Texte source:
○ ○ ○ ○

Intervention de Philippe Gosselin

Réunion du mercredi 17 janvier 2018 à 9h30
Commission spéciale chargée d'examiner le projet de loi pour un État au service d'une société de confiance

Photo issue du site de l'Assemblée nationale ou de WikipediaPhilippe Gosselin :

Les très nombreux articles que la presse quotidienne régionale consacre à ce fiasco montrent que les difficultés concernent l'ensemble du territoire. Des comités d'usagers se sont organisés. Ils sont très en colère. Les cartes grises ne peuvent pas être délivrées. À cet égard, la question ne saurait être de faciliter l'accès au numérique puisque la plateforme générale elle-même ne fonctionne pas. À cela s'ajoute le fait qu'il faut avoir noté un numéro pour réussir à accéder à son dossier. Les particuliers sont obligés d'avoir recours aux professionnels, les garagistes pour dire les choses clairement, qui leur facturent la demande de carte grise à des tarifs allant de 30 euros à 200 euros.

Quand l'usager arrive enfin à obtenir son document, c'est souvent hors délai. Certains automobilistes se sont vu appliquer des amendes pour non-présentation de carte grise dans les délais impartis.

○ ○ ○ ○

(Éléments du jeu de données)
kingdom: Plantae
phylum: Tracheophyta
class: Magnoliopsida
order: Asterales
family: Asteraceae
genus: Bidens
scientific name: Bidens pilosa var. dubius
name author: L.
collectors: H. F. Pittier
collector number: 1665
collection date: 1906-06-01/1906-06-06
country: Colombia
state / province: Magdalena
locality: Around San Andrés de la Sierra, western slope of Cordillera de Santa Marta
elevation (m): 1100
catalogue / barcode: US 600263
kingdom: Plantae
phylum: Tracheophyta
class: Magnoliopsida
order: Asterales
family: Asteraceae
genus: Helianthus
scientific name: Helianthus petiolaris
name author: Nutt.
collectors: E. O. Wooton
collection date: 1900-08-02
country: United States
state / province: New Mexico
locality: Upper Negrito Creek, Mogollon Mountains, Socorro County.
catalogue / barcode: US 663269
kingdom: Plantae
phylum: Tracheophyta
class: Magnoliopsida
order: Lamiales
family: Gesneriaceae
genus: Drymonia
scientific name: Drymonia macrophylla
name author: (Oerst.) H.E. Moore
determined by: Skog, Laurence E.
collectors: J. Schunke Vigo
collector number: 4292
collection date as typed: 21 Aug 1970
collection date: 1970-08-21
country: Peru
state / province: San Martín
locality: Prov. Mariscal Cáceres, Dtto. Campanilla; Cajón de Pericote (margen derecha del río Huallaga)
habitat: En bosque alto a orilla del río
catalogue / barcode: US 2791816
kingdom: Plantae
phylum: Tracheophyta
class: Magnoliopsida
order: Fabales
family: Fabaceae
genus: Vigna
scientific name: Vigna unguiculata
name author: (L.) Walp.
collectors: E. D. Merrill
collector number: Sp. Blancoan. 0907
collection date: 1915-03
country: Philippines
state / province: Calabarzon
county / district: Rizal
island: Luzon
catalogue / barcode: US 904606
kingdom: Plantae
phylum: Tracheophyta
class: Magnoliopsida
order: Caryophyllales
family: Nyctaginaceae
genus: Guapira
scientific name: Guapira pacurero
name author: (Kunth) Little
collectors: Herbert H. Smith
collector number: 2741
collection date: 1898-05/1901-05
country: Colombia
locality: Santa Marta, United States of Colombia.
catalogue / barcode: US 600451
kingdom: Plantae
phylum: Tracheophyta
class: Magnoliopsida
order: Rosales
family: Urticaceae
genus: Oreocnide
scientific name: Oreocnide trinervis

○ ○ ○ ○

Consignes:
A. Relevez toutes les difficultés rencontrées par les usagers que décrit l'intervention sur les cartes grises.
B. D'après l'intervention sur les cartes grises, à quels tarifs les garagistes facturent-ils la demande de carte grise ?
C. Poursuivez l'intervention de Philippe Gosselin sur les cartes grises à la suite de sa dernière phrase.
Ce listing provient d'une source distincte.

Corrigé:
A.
- Les cartes grises ne peuvent pas être délivrées.
- La plateforme générale ne fonctionne pas.
- Il faut avoir noté un numéro pour réussir à accéder à son dossier.
- Les particuliers doivent recourir aux garagistes, qui leur facturent la demande de 30 à 200 euros.
- Le document est souvent obtenu hors délai.
- Certains automobilistes ont reçu des amendes pour non-présentation de carte grise dans les délais impartis.

B. De 30 euros à 200 euros.

C.
Je prends acte de la volonté du Gouvernement d'améliorer rapidement les choses. C'est une nécessité. Mais il faut tirer de cet échec d'autres conclusions.

Premièrement, les expérimentations doivent être particulièrement bien encadrées et menées sérieusement avant qu'une généralisation puisse être envisagée. La simplification doit être efficace dans la durée.

Deuxièmement, la simplification n'est pas synonyme de dématérialisation à tout-va. Les téléprocédures ne sont pas l'alpha et l'oméga de l'action publique, qu'il s'agisse de l'État ou des collectivités. Il faut trouver un bon équilibre en maintenant des points d'accès physiques.